- **EXTRAIT DU TEXTE**
L’objectif de l'enquête est d’adopter une gestion permettant de réduire au maximum leur impact écologique. Photo : DR.
- Publicité -

Une enquête nationale d’évaluation des déchets hospitaliers a été lancée avec l’objectif d’adopter une gestion permettant de réduire au maximum leur impact écologique. C’est ce qu’a indiqué Karim Ouamane, directeur général de l’Agence nationale des déchets (AND).

L’enquête que nous sommes en train de réaliser pour le compte du ministère de l’Environnement et des énergies renouvelables s’inscrit dans le cadre de la stratégie nationale de gestion des déchets à l’horizon 2035 qui englobe, outre les déchets ménagers et industriels, les déchets d’activité de soins (DAS)”, expliquera-t-il.

Soulignant avoir “ déjà travaillé sur un certain nombre de wilayas » dans le cadre de cette enquête, que l’intérêt d’une telle enquête, relève du fait que l’activité sanitaire génère des déchets porteurs d’une contamination bactériologique, virale et chimique avérée et qu’une gestion pérenne de ces  déchets suppose une quantification des données pour permettre une  planification, et ce, pour une meilleure gestion et une mobilisation des différents acteurs concernés.

“Les chiffres émanant d’institutions fiables permettront, en effet, de faire une évaluation sur la gestion des déchets hospitaliers en comparant les quantités générées par rapport aux capacités de collecte et de traitement existantes. D’où l’intérêt de cette enquête”, argue-t-il.

Quant à une possibilité de recycler ces déchets, le DG de l’AND affirme que cela n’est nullement recommandé vu leur composition “hautement toxique“.  Selon lui, la seule voie de valorisation possible reste la récupération de l’énergie au cas où ces déchets sont incinérés.

Concernant les déchets d’origine humaine (pièces anatomiques de l’activité  chirurgicale, sang, urine), il dira que ces derniers ” sont collectés et stockés, avant traitement, dans des contenants de couleur verte“, en précisant, toutefois, que pour le placenta, le mode de traitement par incinération est  préconisé.

En somme, le premier responsable de l’AND insiste sur l’urgence d’”un plan de gestion en interne” qui “constitue la première démarche à faire” et qui doit passer par une phase de diagnostic pour constater les quantités et les qualités produites.

En deuxième phase, poursuivra-t-il, la structure sanitaire devrait faire un choix stratégique pour opter soit pour une gestion en interne ou par délégation de service à un professionnel.

Mais quelle que soit la forme de gestion, les règles de base sont le tri des déchets, le stockage, la collecte, le transport et l’évacuation vers une filière de traitement adaptée à chaque typologie, insistera-t-il tout en indiquant que l’évacuation de ces déchets doit se faire par un opérateur de collecte et de transport agréé par le ministère de l’Environnement.

Cette gestion réglementée et transparente permet, estimera-t-il, de disposer  de la traçabilité nécessaire afin d’identifier les éventuelles pratiques  douteuses et illicites dans la gestion des déchets d’activités de soins.

Ceci avant- de relever également l’importance de la formation des ressources humaines en la  matière: “La dangerosité et la complexité des déchets d’activités de soins  fait que leur prise en charge requiert un personnel qualifié et formé en  conséquence“.

- **CONSIGNE A**
Dans l'article sur les déchets hospitaliers, reprenez le passage qui s'ouvre sur « Cette gestion réglementée » et se clôt sur « d’activités de soins. », en substituant « visibilité » à « traçabilité ».
- **CONSIGNE B**
D'après l'article sur les déchets hospitaliers, dans quels contenants les déchets d'origine humaine sont-ils stockés avant traitement ?
Les items qui suivent n'ont aucun rapport avec l'article sur les déchets hospitaliers.

- **DONNÉES BRUTES**
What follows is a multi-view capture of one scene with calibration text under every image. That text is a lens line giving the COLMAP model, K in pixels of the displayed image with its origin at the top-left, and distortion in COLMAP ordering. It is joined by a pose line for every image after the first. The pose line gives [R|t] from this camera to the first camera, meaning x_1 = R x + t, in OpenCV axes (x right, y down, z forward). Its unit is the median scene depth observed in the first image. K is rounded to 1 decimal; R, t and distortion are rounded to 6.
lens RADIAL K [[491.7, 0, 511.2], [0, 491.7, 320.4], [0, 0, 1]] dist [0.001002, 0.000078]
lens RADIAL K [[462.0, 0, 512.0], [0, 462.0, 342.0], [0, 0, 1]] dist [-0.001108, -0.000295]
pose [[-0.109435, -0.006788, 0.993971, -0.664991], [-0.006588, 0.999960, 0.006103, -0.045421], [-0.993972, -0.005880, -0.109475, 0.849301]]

---

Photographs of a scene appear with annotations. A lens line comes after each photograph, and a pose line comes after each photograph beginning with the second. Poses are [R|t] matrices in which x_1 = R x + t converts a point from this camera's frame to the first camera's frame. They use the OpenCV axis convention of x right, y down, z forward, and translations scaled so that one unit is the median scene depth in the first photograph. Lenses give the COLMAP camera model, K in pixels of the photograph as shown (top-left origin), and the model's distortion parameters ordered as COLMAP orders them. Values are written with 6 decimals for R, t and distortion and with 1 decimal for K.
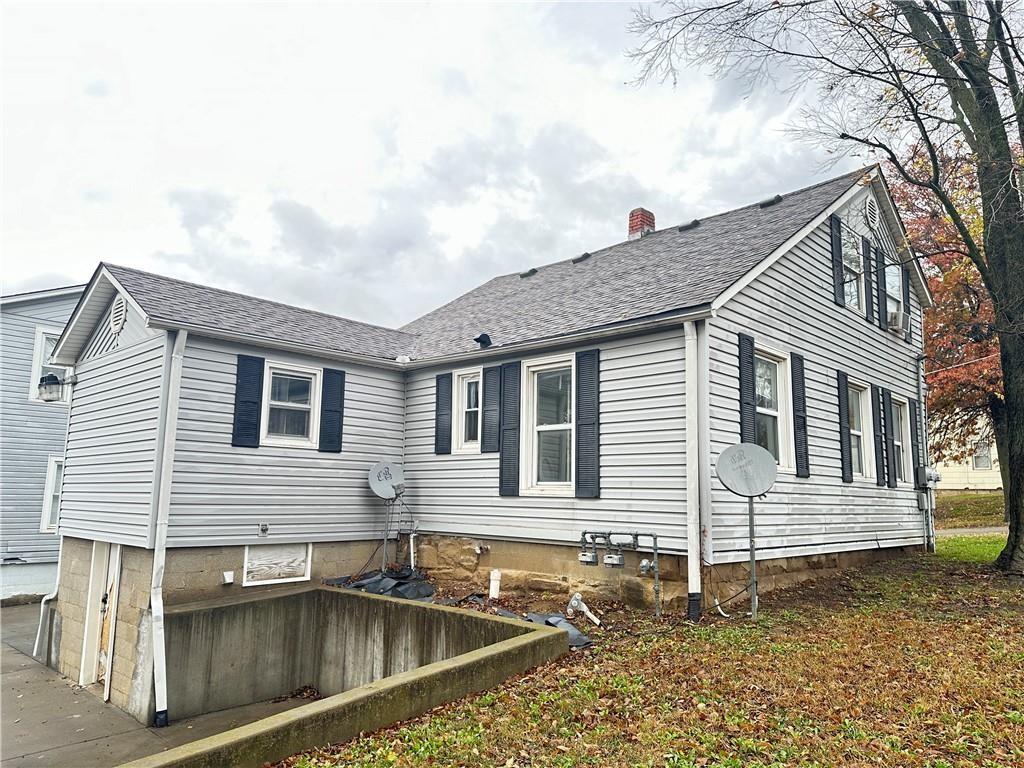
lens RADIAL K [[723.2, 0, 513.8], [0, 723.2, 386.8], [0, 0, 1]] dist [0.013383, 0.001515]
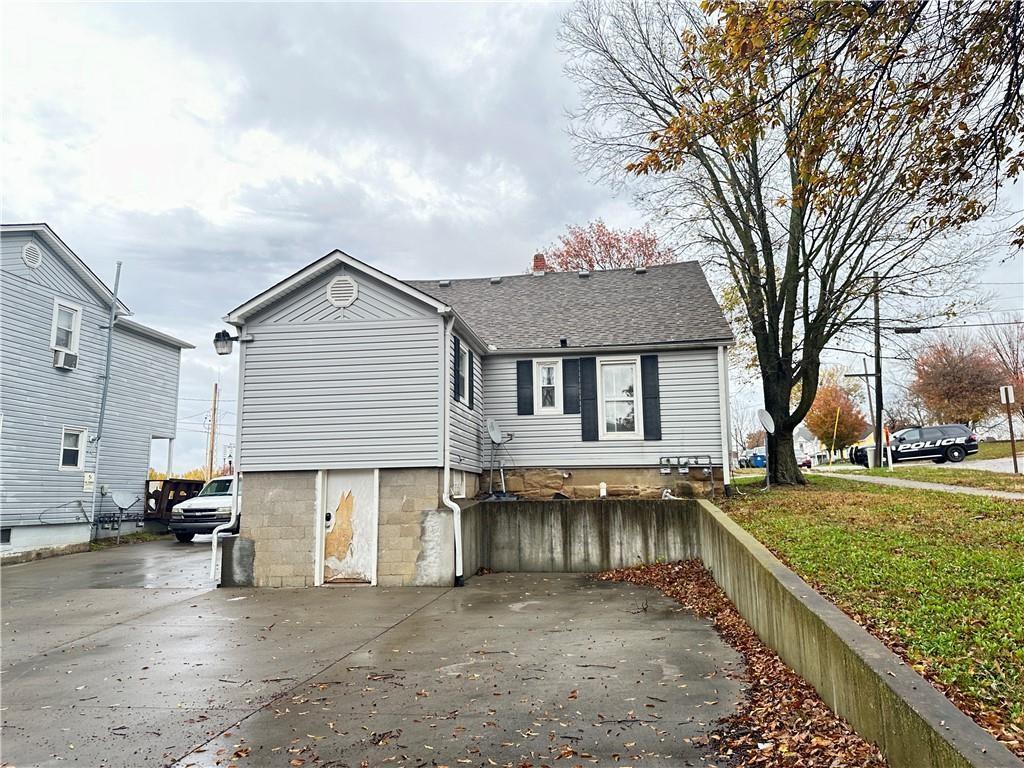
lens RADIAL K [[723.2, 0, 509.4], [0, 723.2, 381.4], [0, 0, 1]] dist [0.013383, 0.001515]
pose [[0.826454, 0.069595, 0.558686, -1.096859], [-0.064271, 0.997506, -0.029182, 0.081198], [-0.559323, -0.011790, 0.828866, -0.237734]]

- **VOTRE RÉPONSE A**
Cette gestion réglementée et transparente permet, estimera-t-il, de disposer  de la visibilité nécessaire afin d’identifier les éventuelles pratiques  douteuses et illicites dans la gestion des déchets d’activités de soins.

- **VOTRE RÉPONSE B**
Dans des contenants de couleur verte.